Em relação aos resultados do questionário, quando verificadas e comparadas as medianas de cada subescala, as expectativas mais satisfatórias foram quanto aos aspectos avaliados pelas subescalas relações sociais, autonomia e comunicação, enquanto apoio/suporte à criança teve a menor pontuação. Isso revela que quanto melhor a linguagem oral das crianças, melhor é a sua interação com amigos e familiares, sua independência e autonomia, o que implica em menos suporte por parte dos pais após o IC. Outros estudos chegaram à mesma conclusão, como é o caso de um realizado no Brasil que encontrou resultados semelhantes nas subescalas autonomia e relações sociais( 10 ).
Dessa forma, a maioria dos pais considerou suas crianças mais independentes após a cirurgia. A avaliação positiva quanto a estes aspectos está relacionada à capacidade de ouvir, portanto, o IC permite que a criança participe socialmente e em ambientes educacionais, desenvolvendo sua autoconfiança( 8 ). Outros estudos que envolveram a aplicação do mesmo instrumento verificaram que os filhos estavam emocionalmente e socialmente bem ajustados em casa e na escola e que se beneficiaram com o IC. Isso demonstra as conquistas ao longo da experiência auditiva da criança( 21 , 22 ).

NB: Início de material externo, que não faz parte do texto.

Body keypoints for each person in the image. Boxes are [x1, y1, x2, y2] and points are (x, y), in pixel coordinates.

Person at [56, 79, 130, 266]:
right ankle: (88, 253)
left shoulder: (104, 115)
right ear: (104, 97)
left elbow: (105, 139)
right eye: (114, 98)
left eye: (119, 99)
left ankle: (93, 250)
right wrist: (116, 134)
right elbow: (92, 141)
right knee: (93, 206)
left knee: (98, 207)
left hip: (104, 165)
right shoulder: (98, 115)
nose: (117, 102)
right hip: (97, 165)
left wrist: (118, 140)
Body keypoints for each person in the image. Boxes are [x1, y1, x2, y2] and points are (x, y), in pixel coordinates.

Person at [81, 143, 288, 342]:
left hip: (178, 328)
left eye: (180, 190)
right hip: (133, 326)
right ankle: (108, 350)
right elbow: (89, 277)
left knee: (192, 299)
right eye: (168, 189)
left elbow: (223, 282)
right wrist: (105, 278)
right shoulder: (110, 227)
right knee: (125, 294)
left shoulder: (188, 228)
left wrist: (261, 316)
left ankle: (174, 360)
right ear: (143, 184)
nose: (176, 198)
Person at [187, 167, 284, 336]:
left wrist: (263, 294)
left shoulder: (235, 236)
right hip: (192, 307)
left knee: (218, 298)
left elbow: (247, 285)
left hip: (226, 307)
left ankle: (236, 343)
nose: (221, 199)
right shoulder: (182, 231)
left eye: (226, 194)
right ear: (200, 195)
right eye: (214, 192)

Nesse trabalho, mesmo considerando que as crianças têm desenvolvido a linguagem oral após a cirurgia de IC, muitos pais relatam preocupação quanto à qualidade da fala dos filhos. Estes resultados também foram encontrados em outros estudos( 4 , 15 , 21 , 23 ). Sabe-se que a inteligibilidade de fala se desenvolve numa escala temporal mais longa do que a percepção da fala e esta vai melhorando ao longo dos anos após a cirurgia de IC( 24 ), sendo possível que a qualidade de fala das crianças avaliadas neste estudo possa melhorar ao longo do tempo. Assim, é necessário orientar os pais quanto a este fato, além de guiar a reabilitação para o trabalho desse aspecto.

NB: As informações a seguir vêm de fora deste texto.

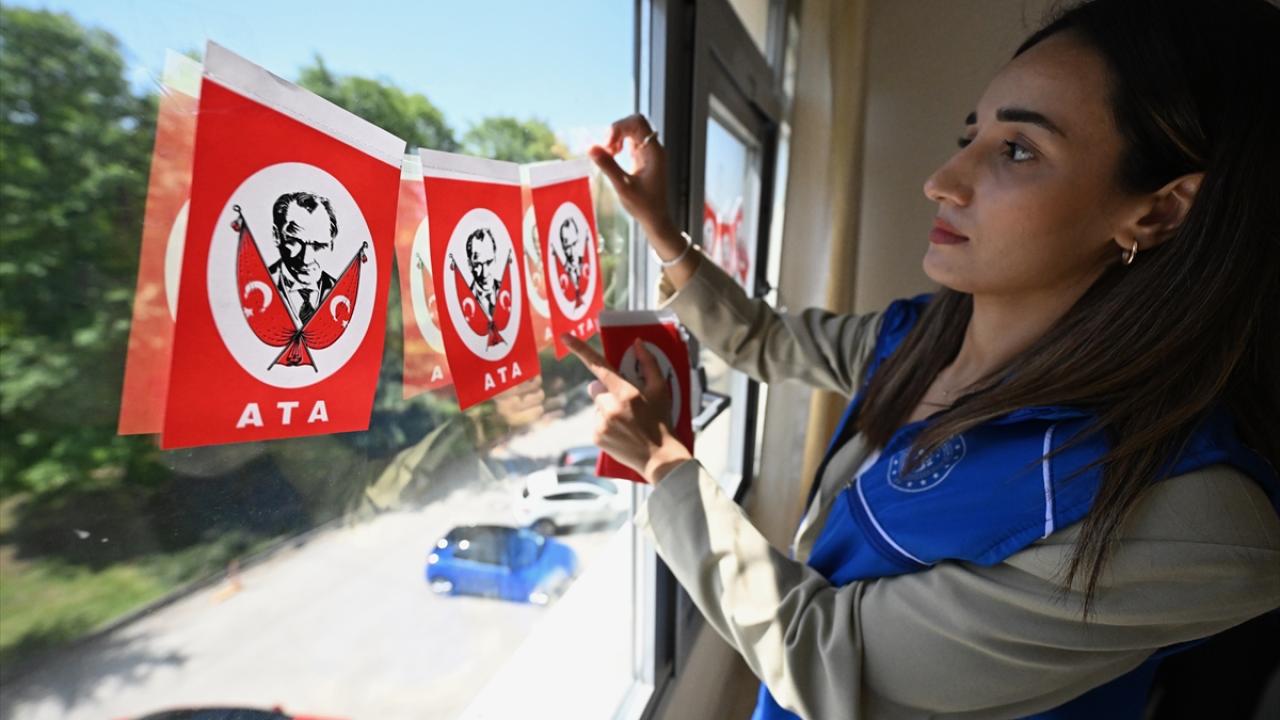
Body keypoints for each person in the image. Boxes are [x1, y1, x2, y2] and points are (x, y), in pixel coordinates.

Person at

As subescalas comunicação e efeitos do IC foram as que apresentaram maior número de correlações significativas com as demais. Isso demonstra o quanto a aquisição e o desenvolvimento da linguagem oral estão ligados ao desenvolvimento das outras habilidades, levando a efeitos positivos na implantação no ponto de vista dos pais( 3 , 10 ).
Para pesquisas futuras, seria interessante comparar se crianças que receberam o IC bilateral terão os benefícios relacionados à qualidade de vida com menor tempo de uso do dispositivo( 25 ). Dessa forma, pais cujos filhos receberam o IC podem oferecer comentários de grande valor para as equipes de implante. Eles não só fornecem informações confiáveis sobre a criança, mas também uma perspectiva do processo de implantação, intervenções adicionais necessárias e os benefícios e limitações experienciados. Esses dados coletados são preciosos para auxiliar a equipe a monitorar a família e a criança, principalmente no período inicial após a realização do IC, no qual as dúvidas são mais frequentes, servindo de base para orientação e esclarecimentos dos pais pelos profissionais.
A avaliação das percepções e expectativas dos pais em relação ao desenvolvimento da criança usuária de IC nesse estudo permitiu concluir que:
Os pais apresentam boas expectativas em relação à independência/autonomia da criança;
Os pais estão satisfeitos com a participação social e comunicação das crianças após a realização da cirurgia de IC;
Para os pais, as crianças têm progredido na escola;
Preocupações quanto à qualidade da fala das crianças ainda permanecem.